Copper Stock Calculator
Risk-adjusted per-share NAV for copper deposits. Grade input in percent, price in $/lb. Up to four copper-price benchmarks compared side-by-side. Category and stage confidence weights applied automatically.
How It Works
- Pull deposit inputs from the company's NI 43-101 technical report — tonnage by category, grade (% Cu), recovery, opex, capex, mine life.
- Pick the study stage — PEA, PFS, or FS.
- Enter up to four copper-price benchmarks.
- Review the matrix — three NAV scenarios across every price benchmark.
Conversions
- Grade %: copper percent by weight. 1% Cu ≈ 22.05 lb/tonne.
- Tonnes: metric tonnes (2,204.62 lb).
- Price: $/lb LME or COMEX spot. Different futures markets can diverge.
Known Limitations (V1)
This calculator is a directional tool, not a replacement for a full engineering model. What it does not include:
- Corporate tax (add ~25-30% to opex for a rough proxy)
- Sustaining capex during operations — material in declining-grade operations
- Inflation adjustment — all numbers in nominal USD
- Royalty streams and NSR payments
- Debt servicing — the calculator assumes 100% equity financing
- Copper-price hedges — a hedged producer earns less upside than the spot price suggests
- Copper-only — byproduct credits (gold, silver, moly) not included. Use the polymetallic calculator for those deposits.
Do your own due diligence.
Read the company's 43-101 technical report, their most recent annual information form, and their insider-transaction filings before acting on any NAV estimate — including this one. Informational only; not investment advice. Full disclaimer →
Understanding Copper Stock Valuations
Copper NAV vs Gold NAV — Why the Numbers Behave Differently
Gold is primarily a monetary commodity; copper is primarily an industrial one. That difference shows up in how NAV math responds to price scenarios. Gold NAVs move relatively smoothly with spot-price changes because gold demand is reasonably price-inelastic. Copper NAVs are more sensitive to global manufacturing cycles and long-cycle capex decisions — a copper deposit with favorable economics at $5.00/lb can look uneconomic at $3.50/lb if the long-term price deck you use doesn't reflect the incentive price for new supply. Think about what price deck your assumption is anchored to: spot today, a multi-year trailing average, or the long-term industry incentive price around $5.00/lb.
How This Calculator Builds the Number
The math converts copper grade (percent) to recoverable pounds per tonne, multiplies by your copper price to get revenue per tonne processed, and runs a three-step DCF: revenue spread across mine life, operating costs deducted, capex subtracted, result discounted back to present value at your chosen discount rate. Resource-category confidence weights are applied to tonnage (inferred 20%, indicated 50%, measured 75%, probable 85%, proven 100%) and a study-stage haircut is applied to the final NAV (PEA 30% cut, PFS 15%, FS 0%). The result is a per-share risk-adjusted NAV at each copper price you specify.

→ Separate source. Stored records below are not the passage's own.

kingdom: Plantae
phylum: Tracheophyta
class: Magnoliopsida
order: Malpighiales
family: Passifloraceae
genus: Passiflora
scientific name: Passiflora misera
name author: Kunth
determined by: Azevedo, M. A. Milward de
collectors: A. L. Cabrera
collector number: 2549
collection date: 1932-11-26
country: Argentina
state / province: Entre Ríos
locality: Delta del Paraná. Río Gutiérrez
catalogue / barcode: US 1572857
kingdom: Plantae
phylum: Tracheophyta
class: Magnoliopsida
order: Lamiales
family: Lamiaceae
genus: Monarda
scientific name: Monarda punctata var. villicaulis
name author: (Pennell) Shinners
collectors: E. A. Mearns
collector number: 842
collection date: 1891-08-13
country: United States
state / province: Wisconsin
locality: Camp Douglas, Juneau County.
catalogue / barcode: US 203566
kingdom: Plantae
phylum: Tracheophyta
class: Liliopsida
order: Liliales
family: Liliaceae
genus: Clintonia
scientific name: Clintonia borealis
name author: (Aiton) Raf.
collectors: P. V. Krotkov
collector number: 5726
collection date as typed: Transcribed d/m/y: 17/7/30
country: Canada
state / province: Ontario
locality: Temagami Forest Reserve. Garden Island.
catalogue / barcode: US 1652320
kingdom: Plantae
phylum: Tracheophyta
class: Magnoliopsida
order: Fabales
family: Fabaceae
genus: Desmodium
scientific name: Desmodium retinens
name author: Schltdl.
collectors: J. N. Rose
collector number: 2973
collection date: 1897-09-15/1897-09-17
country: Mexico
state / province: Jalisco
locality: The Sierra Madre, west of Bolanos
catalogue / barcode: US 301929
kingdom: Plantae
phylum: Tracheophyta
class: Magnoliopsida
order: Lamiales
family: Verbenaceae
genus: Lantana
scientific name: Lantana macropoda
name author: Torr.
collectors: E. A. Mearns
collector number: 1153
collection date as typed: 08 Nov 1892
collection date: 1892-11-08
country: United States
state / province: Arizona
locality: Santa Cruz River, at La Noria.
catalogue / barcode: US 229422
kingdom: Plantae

Byproduct Credits and Why They Matter for Copper
Most large copper deposits produce meaningful gold and silver as byproducts, and the major open-pit copper porphyries (Casino, Kamoa, Cascabel) often have molybdenum credits on top. In a full feasibility study, these byproducts can contribute 15-30% of total project NPV — which means a pure-copper NAV calculation can materially underestimate the real value of a polymetallic deposit. If the company you are valuing has non-trivial gold, silver, or moly credits, use the Polymetallic Stock Calculator instead. This tool treats the project as copper-only and will give you a lower NAV than the company's published feasibility figures if byproducts are significant.
Reading the Output Matrix
Three rows, up to four columns. The gross NAV row assumes every tonne is measured-category quality with no study-stage risk — the theoretical ceiling. The category-weighted NAV row discounts for resource classification only. The stage-adjusted NAV (highlighted in gold) applies both category and study-stage haircuts — the realistic number to anchor on. Each column shows that scenario at a different copper price. The spread between columns is a direct read on how much copper-price volatility is embedded in your thesis.
Why Grade Matters More for Copper Than for Gold
Copper economics are more sensitive to grade than gold economics because copper mining is higher-tonnage and lower-margin per tonne. Moving from 0.4% Cu to 0.6% Cu (a modest grade increase) translates to a 50% increase in recoverable copper per tonne, which often makes the difference between a marginal and a robust project. When comparing copper deposits, a high-grade 0.8%+ porphyry with smaller tonnage can produce a better NAV than a lower-grade (0.3%) bulk-tonnage deposit — the opex and capex savings from processing less total rock are substantial. Use this calculator to verify those intuitions against specific deposit inputs.